Как видим, в шахматах Чо-Сена нет королевы. Другое важное отличие заключается в
том, что взятая фигура или пешка не убирается с шахматной доски. Она становится
собственностью захватчика, и он играет ею.
Так вот,
я научил Оппенгеймера этой игре – куда более трудной, чем наша, если принять в
соображение постоянный захват и отдачу фигур и пешек. Одиночные камеры не
отапливаются. Было бы упущением избавить каторжника хоть от какой-нибудь
стихийной невзгоды! Увлекаясь шахматами Чо-Сена, мы с Оппенгеймером незаметно
провели много морозных дней в эту и следующую зиму.
Но я
никак не мог убедить его, что я действительно пронес эту игру в Сан-Квэнтине
через столетия. Он настаивал, что я о ней где-нибудь читал, хотя забыл, где
именно, но содержание чтения осталось в душе моей и теперь проявляется в
бреднях.

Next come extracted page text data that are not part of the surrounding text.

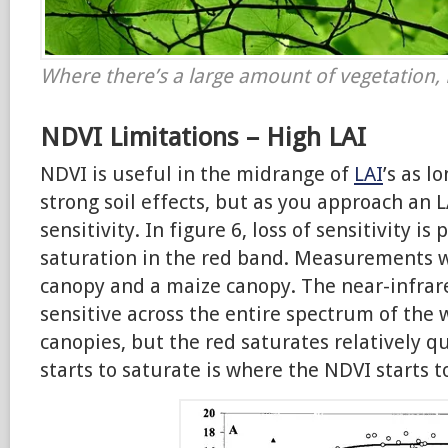
Where there’s a large amount of vegetation, 
NDVI Limitations – High LAI
NDVI is useful in the midrange of
LAI
’s as l
strong soil effects, but as you approach an L
sensitivity.
In figure 6, loss of sensitivity is
saturation in the red band. Measurements w
canopy and a maize canopy. The near-infrare
sensitive across the entire spectrum of the
canopies, but the red saturates relatively q
starts to saturate is where the NDVI starts t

Так он бил меня моей собственной психологией.
– И
что может помешать тебе выдумать все это здесь, в одиночке? – была его
следующая гипотеза. – Разве Эд не изобрел перестукивания и разве мы не
усовершенствовали его? Что, попался? Ты это выдумал; знаешь – возьми патент! Я
помню, когда я был ночным посыльным, то один парень изобрел глупую игру,
которая называется «свиньи в траве», и зашиб на ней миллион!
– Это
нельзя патентовать, – отвечал я. – Без сомнения, азиаты играют в нее
тысячи лет. Неужели ты не веришь, когда я говорю тебе, что я ее не выдумал?
– Значит,
ты читал о ней или видел, как китайцы играют в нее в этих кабаках, в которых ты
всегда околачивался! – было его последнее слово.
Впрочем,
последнее слово осталось за мной. Здесь, в Фольсоме, имеется убийца-японец –
или, вернее, был, потому что на прошлой неделе его казнили. Я с ним говорил об
этом; и игра, в которую играл Адам Стрэнг и которой я научил Оппенгеймера, была
очень похожа на японскую игру. Между этими играми гораздо более сходства, чем у
каждой из них с западными шахматами.